Sedili all’interno delle nicchie consentivano di riposare godendo del fresco
ombroso e dei getti d’acqua, restando all’asciutto. E’ da escludere l’uso
pratico come bagno termale (calidarium), poiché mancano impianti per riscaldare
l’acqua e bacini di raccolta.
La
fabbrica ebbe almeno due fasi: nella seconda fase furono aggiunti i corpi
laterali, caratterizzati dalle finestre bugnate in travertino. Nel corpo
laterale a sud è riconoscibile un forno. L’aggiunta del corpo laterale sul
fianco sud comportò l’apertura di un portale architravato che immetteva nel
loggiato; fu così in parte distrutta e modificata l’abside sud del loggiato.

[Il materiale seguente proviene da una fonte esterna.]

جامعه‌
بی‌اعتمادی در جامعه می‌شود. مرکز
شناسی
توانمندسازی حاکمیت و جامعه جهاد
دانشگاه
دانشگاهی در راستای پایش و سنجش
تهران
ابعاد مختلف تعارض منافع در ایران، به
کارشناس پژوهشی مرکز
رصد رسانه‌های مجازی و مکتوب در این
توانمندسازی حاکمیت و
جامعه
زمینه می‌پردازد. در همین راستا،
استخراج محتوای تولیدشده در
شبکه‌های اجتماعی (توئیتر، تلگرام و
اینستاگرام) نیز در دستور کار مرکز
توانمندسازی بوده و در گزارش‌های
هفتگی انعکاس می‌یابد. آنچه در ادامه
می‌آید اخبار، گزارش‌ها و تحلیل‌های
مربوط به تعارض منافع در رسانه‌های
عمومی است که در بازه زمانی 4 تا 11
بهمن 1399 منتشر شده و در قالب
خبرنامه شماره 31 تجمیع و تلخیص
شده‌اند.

In tutto il complesso si riscontrano tracce dell’intonaco che doveva coprire i
campi murari tra gli ordini architettonici (i pilastri, le cornici, le
conchiglie delle nicchie e le membrature in tufo e in travertino); gli elementi
costitutivi dell’ordine, quindi, staccavano cromaticamente sull’intonaco.
L’edificio non fu mai portato a compimento: lo dimostrano le buche pontali mai
chiuse e l’assenza di fuliggine nella canna fumaria del forno.
La fabbrica potrebbe essersi interrotta per danni sopravvenuti, già in fase di
edificazione, a causa del suolo argilloso e dell’azione erosiva del corso
d’acqua (il “Fossato”) che lo lambiva. Non a caso Antonio Muñoz,
nell’intervento di restauro del 1916-18, deviò il Fossato allontanandone il
corso dall’edificio. Ai problemi strutturali di base si aggiunsero certamente
gli effetti del terremoto del 1703, probabile causa del cedimento del pilastro
a nord e della caduta delle volte. I documenti riferiscono che il pavimento
restò ingombro di gran quantità di cementi crollati.